Frederick Bracher

Personal information
- Full name: Frederick Charles Bracher
- Born: 25 October 1868 Bedminster, Bristol, England
- Died: 23 December 1947 (aged 79) Portishead, Somerset, England
- Batting: Unknown

Domestic team information
- 1895–1897: Gloucestershire

Career statistics
| Competition | First-class |
| Matches | 13 |
| Runs scored | 163 |
| Batting average | 7.40 |
| 100s/50s | –/– |
| Top score | 21 |
| Balls bowled | – |
| Wickets | – |
| Bowling average | – |
| 5 wickets in innings | – |
| 10 wickets in match | – |
| Best bowling | – |
| Catches/stumpings | 9/– |
- Source: Cricinfo, 18 April 2014

= Frederick Bracher =

English cricketer

Frederick Charles Bracher (25 October 1868 – 23 December 1947) was an English cricketer active in the late 1890s.
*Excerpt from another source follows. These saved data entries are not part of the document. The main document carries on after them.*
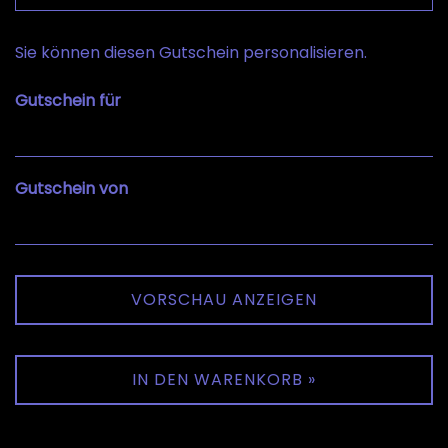
Eigener Betrag
Sie können diesen Gutschein personalisieren.
Gutschein für
Gutschein von
VORSCHAU ANZEIGEN
IN DEN WARENKORB »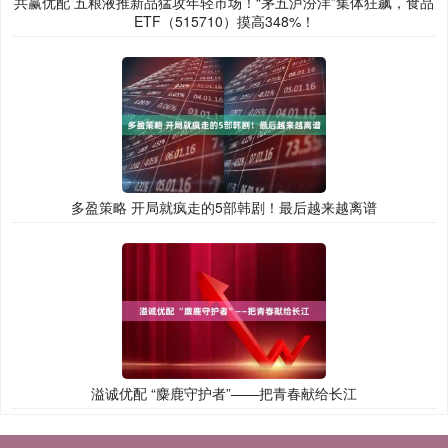
共赢优配 五粮液推新品猛攻年轻市场！“茅五泸汾洋”集体狂飙，食品
ETF（515710）摸高348%！
多盈策略 开局就疯走的5部韩剧！最后越来越离谱
溢诚优配 “麋鹿守护者”——把青春献给长江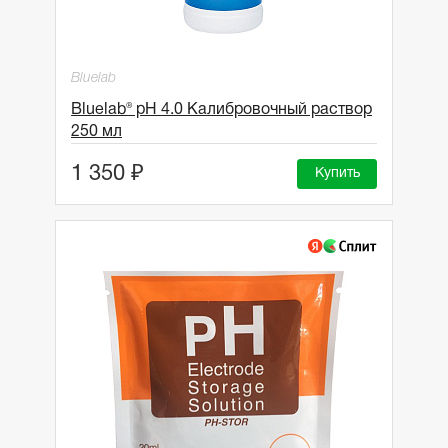
Bluelab
Bluelab® pH 4.0 Калибровочный раствор
250 мл
1 350 ₽
Купить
Born at Bedminster, Bristol, Bracher made 13 first-class appearances for Gloucestershire.

Bracher made his first-class debut for Gloucestershire against Somerset in the 1895 County Championship at the Ashley Down Ground, Bristol, with him making six further appearances in that season. He made five appearances in the 1896 County Championship, before making a final appearance in 1897 against Yorkshire. A batsman of unknown handedness, Bracher scored a total of 163 runs in his thirteen first-class appearances, top-scoring with 21 and averaging just 7.40 per-innings.

He died at Portishead, Somerset on 23 December 1947.